▶ _PROVIDED RECORDS_:
_____

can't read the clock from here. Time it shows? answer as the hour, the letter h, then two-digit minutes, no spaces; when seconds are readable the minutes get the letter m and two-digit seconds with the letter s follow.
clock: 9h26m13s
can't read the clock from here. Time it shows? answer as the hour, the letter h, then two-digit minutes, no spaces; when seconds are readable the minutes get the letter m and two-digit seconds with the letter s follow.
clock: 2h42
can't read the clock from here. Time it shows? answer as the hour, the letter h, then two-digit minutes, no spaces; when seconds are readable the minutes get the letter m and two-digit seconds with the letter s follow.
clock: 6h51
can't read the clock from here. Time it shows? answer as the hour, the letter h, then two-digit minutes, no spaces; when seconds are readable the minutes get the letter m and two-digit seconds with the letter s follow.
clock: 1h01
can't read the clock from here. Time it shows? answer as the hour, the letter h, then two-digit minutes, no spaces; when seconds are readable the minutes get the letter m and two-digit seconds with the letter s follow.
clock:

_____

▶ _TASK TO COMPLETE_:
Copy out the lines word for word, starting with the very first line and ending with the line that contains "clock: 6h51", both included.

▶ _FULL ANSWER_:
can't read the clock from here. Time it shows? answer as the hour, the letter h, then two-digit minutes, no spaces; when seconds are readable the minutes get the letter m and two-digit seconds with the letter s follow.
clock: 9h26m13s
can't read the clock from here. Time it shows? answer as the hour, the letter h, then two-digit minutes, no spaces; when seconds are readable the minutes get the letter m and two-digit seconds with the letter s follow.
clock: 2h42
can't read the clock from here. Time it shows? answer as the hour, the letter h, then two-digit minutes, no spaces; when seconds are readable the minutes get the letter m and two-digit seconds with the letter s follow.
clock: 6h51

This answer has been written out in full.